---------- Data provided

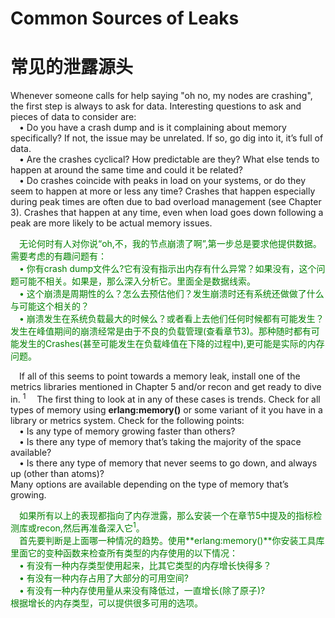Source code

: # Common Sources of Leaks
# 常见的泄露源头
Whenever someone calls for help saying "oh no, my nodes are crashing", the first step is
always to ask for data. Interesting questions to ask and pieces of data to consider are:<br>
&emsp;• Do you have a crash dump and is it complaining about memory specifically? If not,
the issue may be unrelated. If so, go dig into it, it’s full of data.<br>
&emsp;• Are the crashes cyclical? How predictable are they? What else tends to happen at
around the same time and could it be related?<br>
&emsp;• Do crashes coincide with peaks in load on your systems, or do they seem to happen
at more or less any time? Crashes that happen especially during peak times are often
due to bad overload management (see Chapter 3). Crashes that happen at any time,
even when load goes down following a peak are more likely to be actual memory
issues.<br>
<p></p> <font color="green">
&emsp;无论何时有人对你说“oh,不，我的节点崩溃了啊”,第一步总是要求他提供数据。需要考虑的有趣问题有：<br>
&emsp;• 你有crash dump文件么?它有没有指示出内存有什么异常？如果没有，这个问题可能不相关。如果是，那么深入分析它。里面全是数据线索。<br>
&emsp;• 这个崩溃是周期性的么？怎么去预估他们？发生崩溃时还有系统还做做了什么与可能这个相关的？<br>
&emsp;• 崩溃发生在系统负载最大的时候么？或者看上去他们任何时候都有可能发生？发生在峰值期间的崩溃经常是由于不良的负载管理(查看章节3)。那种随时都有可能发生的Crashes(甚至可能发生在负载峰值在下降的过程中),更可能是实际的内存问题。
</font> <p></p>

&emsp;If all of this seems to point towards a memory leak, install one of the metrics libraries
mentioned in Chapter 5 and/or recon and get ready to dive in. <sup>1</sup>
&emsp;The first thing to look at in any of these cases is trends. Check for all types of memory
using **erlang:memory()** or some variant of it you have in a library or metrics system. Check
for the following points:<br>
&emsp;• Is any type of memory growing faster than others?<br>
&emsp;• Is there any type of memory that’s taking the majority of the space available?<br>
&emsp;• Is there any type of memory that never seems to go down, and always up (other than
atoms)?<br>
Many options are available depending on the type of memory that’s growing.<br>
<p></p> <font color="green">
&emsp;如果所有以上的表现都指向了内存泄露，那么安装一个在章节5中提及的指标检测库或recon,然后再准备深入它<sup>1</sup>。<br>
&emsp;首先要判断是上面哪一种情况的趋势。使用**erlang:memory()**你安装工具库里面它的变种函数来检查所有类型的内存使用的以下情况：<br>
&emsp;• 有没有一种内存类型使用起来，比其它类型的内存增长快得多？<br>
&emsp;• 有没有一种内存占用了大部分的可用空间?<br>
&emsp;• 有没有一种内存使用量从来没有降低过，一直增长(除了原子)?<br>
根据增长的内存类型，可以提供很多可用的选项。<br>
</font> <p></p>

--------------------
---------- Data provided

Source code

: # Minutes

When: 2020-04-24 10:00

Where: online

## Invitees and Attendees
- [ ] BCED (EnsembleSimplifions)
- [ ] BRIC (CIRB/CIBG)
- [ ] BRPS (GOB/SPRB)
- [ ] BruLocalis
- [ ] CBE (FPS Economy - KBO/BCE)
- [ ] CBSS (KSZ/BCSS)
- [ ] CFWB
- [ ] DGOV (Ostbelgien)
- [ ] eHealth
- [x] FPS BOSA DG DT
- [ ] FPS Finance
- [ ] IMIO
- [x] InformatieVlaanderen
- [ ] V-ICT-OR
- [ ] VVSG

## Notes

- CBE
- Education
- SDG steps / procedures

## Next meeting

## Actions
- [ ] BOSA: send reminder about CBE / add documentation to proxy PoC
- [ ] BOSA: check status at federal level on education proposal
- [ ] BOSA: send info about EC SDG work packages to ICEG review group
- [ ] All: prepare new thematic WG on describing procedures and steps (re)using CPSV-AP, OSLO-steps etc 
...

--------------------

* **Work instruction**:
Lines holding "erlang" are the ones to copy; find all of them in the listing.

* **Output**:
using **erlang:memory()** or some variant of it you have in a library or metrics system. Check
&emsp;首先要判断是上面哪一种情况的趋势。使用**erlang:memory()**你安装工具库里面它的变种函数来检查所有类型的内存使用的以下情况：<br>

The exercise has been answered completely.